Records provided:
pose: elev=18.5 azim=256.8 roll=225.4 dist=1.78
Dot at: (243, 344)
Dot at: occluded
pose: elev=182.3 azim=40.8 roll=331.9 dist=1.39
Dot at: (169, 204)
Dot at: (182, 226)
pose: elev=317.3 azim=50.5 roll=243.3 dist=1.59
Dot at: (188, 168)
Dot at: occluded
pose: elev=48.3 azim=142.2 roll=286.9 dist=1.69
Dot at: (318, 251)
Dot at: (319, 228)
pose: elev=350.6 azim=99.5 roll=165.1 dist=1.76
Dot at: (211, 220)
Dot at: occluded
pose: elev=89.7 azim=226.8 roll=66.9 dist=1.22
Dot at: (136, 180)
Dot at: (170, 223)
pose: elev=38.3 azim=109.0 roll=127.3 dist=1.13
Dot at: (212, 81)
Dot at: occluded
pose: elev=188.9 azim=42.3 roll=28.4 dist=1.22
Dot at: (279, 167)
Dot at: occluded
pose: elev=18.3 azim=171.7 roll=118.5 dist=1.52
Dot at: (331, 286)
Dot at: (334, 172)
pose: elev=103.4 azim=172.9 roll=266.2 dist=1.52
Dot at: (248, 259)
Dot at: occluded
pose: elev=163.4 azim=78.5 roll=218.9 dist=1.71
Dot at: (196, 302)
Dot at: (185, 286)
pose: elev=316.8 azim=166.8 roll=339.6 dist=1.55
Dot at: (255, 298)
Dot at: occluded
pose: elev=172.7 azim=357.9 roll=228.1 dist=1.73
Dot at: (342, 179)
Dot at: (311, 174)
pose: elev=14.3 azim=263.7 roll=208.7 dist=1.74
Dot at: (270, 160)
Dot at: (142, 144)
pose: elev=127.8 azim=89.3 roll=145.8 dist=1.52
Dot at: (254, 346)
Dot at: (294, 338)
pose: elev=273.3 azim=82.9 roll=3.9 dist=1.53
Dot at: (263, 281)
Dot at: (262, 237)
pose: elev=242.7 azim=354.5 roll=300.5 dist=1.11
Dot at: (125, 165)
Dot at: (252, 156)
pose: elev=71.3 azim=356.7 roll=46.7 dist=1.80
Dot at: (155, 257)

Requirement:
Revise the listing above so that every occurrence of "pose" reads "camera", with every other character left unchanged.

Written solution:
camera: elev=18.5 azim=256.8 roll=225.4 dist=1.78
Dot at: (243, 344)
Dot at: occluded
camera: elev=182.3 azim=40.8 roll=331.9 dist=1.39
Dot at: (169, 204)
Dot at: (182, 226)
camera: elev=317.3 azim=50.5 roll=243.3 dist=1.59
Dot at: (188, 168)
Dot at: occluded
camera: elev=48.3 azim=142.2 roll=286.9 dist=1.69
Dot at: (318, 251)
Dot at: (319, 228)
camera: elev=350.6 azim=99.5 roll=165.1 dist=1.76
Dot at: (211, 220)
Dot at: occluded
camera: elev=89.7 azim=226.8 roll=66.9 dist=1.22
Dot at: (136, 180)
Dot at: (170, 223)
camera: elev=38.3 azim=109.0 roll=127.3 dist=1.13
Dot at: (212, 81)
Dot at: occluded
camera: elev=188.9 azim=42.3 roll=28.4 dist=1.22
Dot at: (279, 167)
Dot at: occluded
camera: elev=18.3 azim=171.7 roll=118.5 dist=1.52
Dot at: (331, 286)
Dot at: (334, 172)
camera: elev=103.4 azim=172.9 roll=266.2 dist=1.52
Dot at: (248, 259)
Dot at: occluded
camera: elev=163.4 azim=78.5 roll=218.9 dist=1.71
Dot at: (196, 302)
Dot at: (185, 286)
camera: elev=316.8 azim=166.8 roll=339.6 dist=1.55
Dot at: (255, 298)
Dot at: occluded
camera: elev=172.7 azim=357.9 roll=228.1 dist=1.73
Dot at: (342, 179)
Dot at: (311, 174)
camera: elev=14.3 azim=263.7 roll=208.7 dist=1.74
Dot at: (270, 160)
Dot at: (142, 144)
camera: elev=127.8 azim=89.3 roll=145.8 dist=1.52
Dot at: (254, 346)
Dot at: (294, 338)
camera: elev=273.3 azim=82.9 roll=3.9 dist=1.53
Dot at: (263, 281)
Dot at: (262, 237)
camera: elev=242.7 azim=354.5 roll=300.5 dist=1.11
Dot at: (125, 165)
Dot at: (252, 156)
camera: elev=71.3 azim=356.7 roll=46.7 dist=1.80
Dot at: (155, 257)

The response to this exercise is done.